Saya langsung menulis namanya di ponsel jadul yang
saya miliki agar tidak lupa. Bai Fang Li, seuntai nama, saya mengenal sosok
renta ini ketika melihat kisahnya di on the spot (Trans7) belum lama ini.
Penasaran, saya lalu menggali beritanya di google. Hmm..., ternyata saya telat.
Kisah Bai Fang Li telah lama
diperbincangkan.
Selintas, saya coba membandingkan dengan para
dermawan abad ini semisal Oprah Winfrie atau Bill Gates (seturut beberapa
tulisan yang saya jumpai), namun saya keliru. Sangat tak fair membandingkan
kisah mereka, dia Bai Fang Li sosok yang berbeda, kisahnya terlampau unik....

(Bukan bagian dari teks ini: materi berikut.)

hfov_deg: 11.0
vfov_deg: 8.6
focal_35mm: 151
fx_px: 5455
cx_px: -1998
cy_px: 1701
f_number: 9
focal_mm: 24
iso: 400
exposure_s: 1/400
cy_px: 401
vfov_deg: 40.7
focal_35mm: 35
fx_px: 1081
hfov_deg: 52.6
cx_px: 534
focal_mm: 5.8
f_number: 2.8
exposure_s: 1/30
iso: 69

Hidupnya habis di atas sadel becak. Ia mengayuh dan
terus mengayuh, membawa pelanggan kemana saja mereka mau, meski ia hanya
dibayar sekedar. Tubuhnya kecil, sangat kecil untuk ukuran becaknya atau
pelanggan yang memakai jasanya, namun semangatnya sungguh gagah perkasa.

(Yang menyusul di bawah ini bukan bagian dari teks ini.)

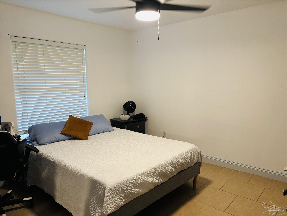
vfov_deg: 53.1
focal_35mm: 26
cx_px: 144
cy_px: 108
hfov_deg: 67.3
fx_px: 216
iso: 160
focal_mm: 5.96
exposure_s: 1/60
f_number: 1.6
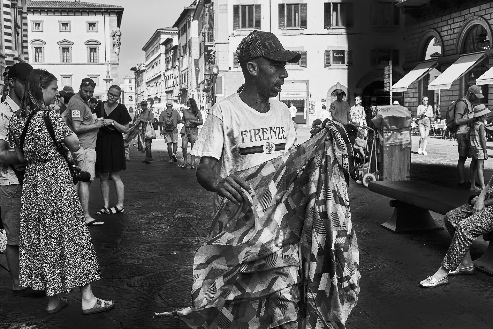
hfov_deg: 47.4
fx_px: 561
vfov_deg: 32.6
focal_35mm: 41
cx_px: 246
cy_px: 164
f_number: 6.4
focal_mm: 27
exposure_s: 1/1200
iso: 1000
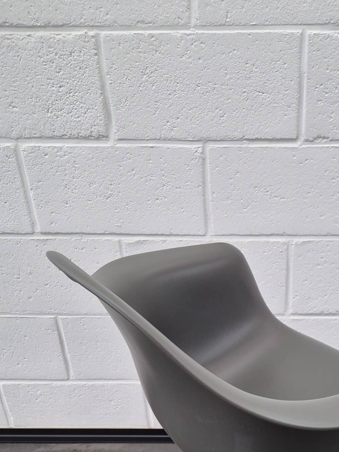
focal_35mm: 43
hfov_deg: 32.7
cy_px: 418
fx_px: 561
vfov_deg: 40.1
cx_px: 270
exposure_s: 1/100
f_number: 1.8
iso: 320
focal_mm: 5.4
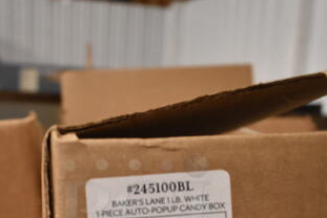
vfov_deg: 24.6
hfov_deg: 37.4
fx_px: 482
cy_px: 208
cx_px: 135
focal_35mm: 53
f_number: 3.5
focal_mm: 18
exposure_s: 1/125
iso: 2200
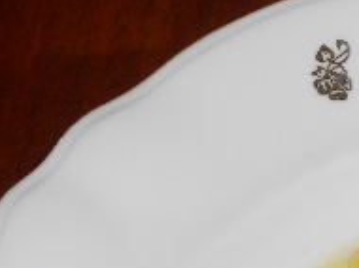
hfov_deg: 8.0
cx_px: 574
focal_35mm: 243
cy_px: 447
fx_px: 2517
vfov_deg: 6.0
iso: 200
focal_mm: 12.8
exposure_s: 1/60
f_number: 6
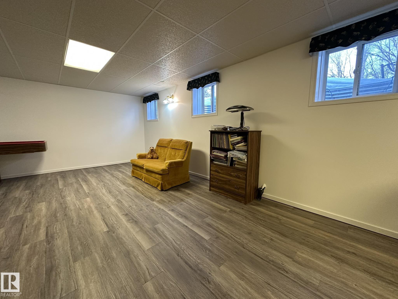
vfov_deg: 85.7
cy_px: 150
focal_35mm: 14
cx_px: 199
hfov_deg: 102.1
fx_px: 161
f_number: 2.2
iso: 250
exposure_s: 1/120
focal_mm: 2.22
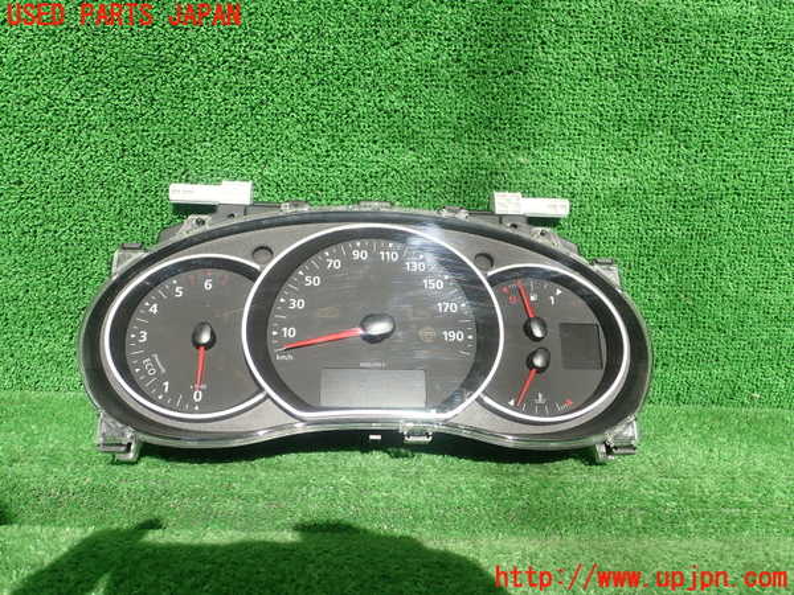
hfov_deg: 60.0
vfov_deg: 46.8
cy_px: 298
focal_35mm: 30
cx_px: 397
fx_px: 688
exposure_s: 1/160
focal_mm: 5.5
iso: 100
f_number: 3.2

Sejak jam 6 pagi, ia mulai melanglang di jalanan
dan berakhir setelah jam 8 malam. Pribadinya ramah dengan senyum tak pernah
lekang dari wajah keriputnya. Menurut orang-orang yang mengenalnya, ia tak
pernah mematok harga, berapapun yang dibayar ikhlas ia terima. Tak mengherankan
jika banyak pelanggan yang membayar lebih, mungkin karena tak tega, melihat
tubuh ringkih bersama nafasnya yang ngos-ngosan terus mengayuh becak tua,
mengalahkan terik siang dan jalanan mendaki.